- The Washington Times - Wednesday, August 22, 2001

Forty years ago, in August 1961, the construction of the Berlin Wall gave the Cold War its most emotionally powerful symbol. Thanks to photos of East Germans trying to escape over the Wall and speeches of American presidents lauding freedom in its shadow, the free world looked forward to the Berlin Wall's collapse as proof of the victory of democracy over communism.
The long wait lasted until November 1989. Memories of the Wall's ambiguous Cold War origins have faded since then, for we are rapidly forgetting a 40-year conflict that neither began with a Pearl Harbor nor ended with American troops occupying enemy soil. As its paradoxical name suggests, the Cold War is not easy to film or describe to your kids.
The Berlin crisis of 1961 was a close call, not as close as the Cuban Missile Crisis a year later, but closer than most Americans realized at the time. Soon after the disastrous June summit talks in Vienna between John F. Kennedy and Nikita Khrushchev, the Soviet leader increased military spending along with threats to resolve Berlin's divided status by December. In July, the word "crisis" was on everyone's lips. Khrushchev rejected pending U.S. proposals for a ban on nuclear testing and warned that any attempt by the West to enforce its rights in Berlin would trigger nuclear war. President Kennedy compared West Berlin to Bastogne during the Battle of the Bulge and obtained congressional approval for emergency military measures, such as extending tours of active duty and calling up reserves. The Pentagon considered options for defending West Berlin, among them the use of nuclear weapons, from tactical warheads against Soviet and East German forces to an all-out pre-emptive strike on the Soviet Union.
No American or NATO contingency plan anticipated what the Soviets and East Germans actually did they closed the border between West and East Berlin on Aug. 13 and started building a wall on the east side of it in order to stop what had become a flood of East Germans fleeing to the West.
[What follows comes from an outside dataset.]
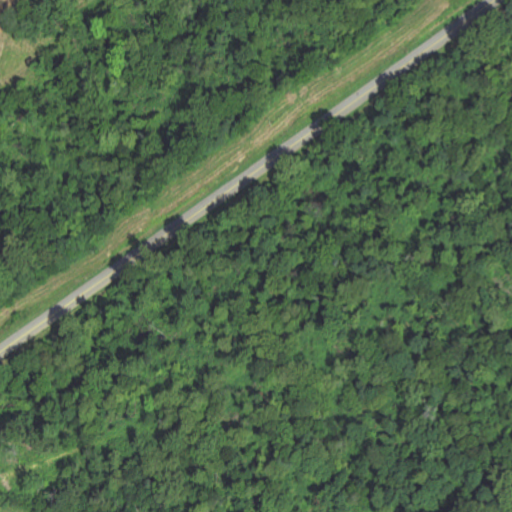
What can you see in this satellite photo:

Surprised by this anti-climax to what they had feared, but unsure what Khrushchev intended to do next, Kennedy's advisers recommended everything from force to inaction. The president chose middle ground, sending a political mission headed by Vice President Lyndon Johnson to West Berlin on the 19th and ordering an American military column to drive across East Germany on Sunday the 20th to reaffirm Western rights of access to West Berlin. (French President Charles de Gaulle, more hawkish than Kennedy throughout the crisis, shifted a number of French units from Algeria to France in combat readiness.) American combat units stationed in Germany were put on stand-by alert until the column reached West Berlin safely, and next day the secretary of the army stated, "If there were to be war it would have started yesterday. If there were to be war, that battle group would not have arrived ." The crisis began to subside, each camp claiming victory of sorts, and the Berlin Wall quickly became a rallying cry that Khrushchev had not intended to give the West. No one knew that this would be the Cold War's last major confrontation in Europe or that Vietnam would soon eclipse Germany in American strategy.
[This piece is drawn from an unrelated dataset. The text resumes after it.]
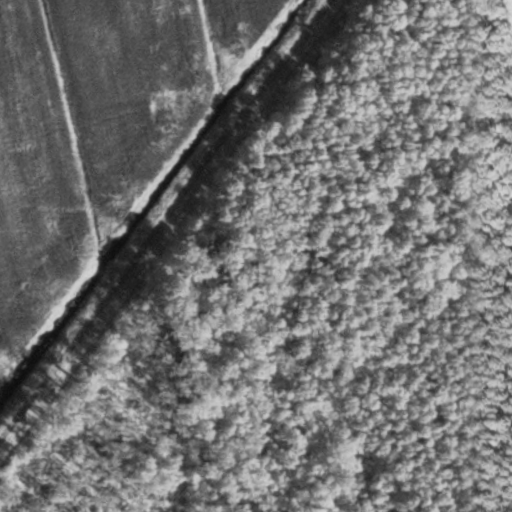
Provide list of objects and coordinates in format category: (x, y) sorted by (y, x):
crop: (96, 126)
The Berlin crisis illustrates several attributes of the Cold War that are worth pondering. First, most of the military and civilian leaders who directed American policy during the Cold War were members of the generation that fought in World War II, and they frequently, sometimes wrongly, applied the lessons of that war to this very different one: Negotiation smacks of appeasement and we must not appease Soviet leaders as Britain and France did Hitler and Mussolini; the construction of the Berlin Wall is similar to Hitler's remilitarization of the Rhineland in 1936; Khrushchev is Stalin, East German leader Walter Ulbricht is Hitler; Khrushchev must be warned not to repeat Hitler's mistake and underestimate the American people.
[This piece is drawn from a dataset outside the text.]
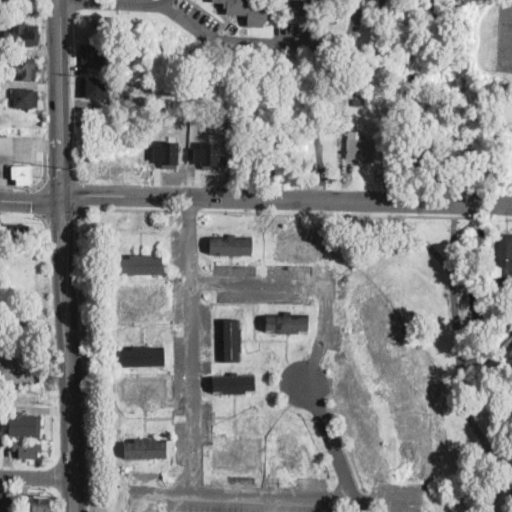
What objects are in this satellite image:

Second, the Cold War often lived up to its ironic name. On Aug. 20, 1961, the American column heading for West Berlin paused at the inter-German border for Soviet authorities to check the convoy manifest. A West German spectator, well aware of the Eastern Bloc's vast superiority in armor, eyed the American vehicles skeptically and asked, "Where are the tanks?" An East German jeep preceded the American convoy, holding it to 25 miles-per-hour.
Finally, according to the calculus of NATO strategy, incidents might escalate into nuclear war, the most frightening uncertainty of the Cold War and the one hardest to convey to those who did not live through much of it. I was an artillery lieutenant stationed in Germany during the Berlin crisis, my platoon in charge of the nuclear warheads that my "Honest John" rocket battalion would have been ordered to fire if war had broken out. I remember the stand-by alert of Sunday, Aug. 20 as if it happened yesterday. The atmosphere was full of suspense and foreboding, and I wondered how nerves connected to missiles.

Gaines Post Jr. is a professor emeritus of history at Claremont McKenna College and author of "Memoirs of a Cold War Son."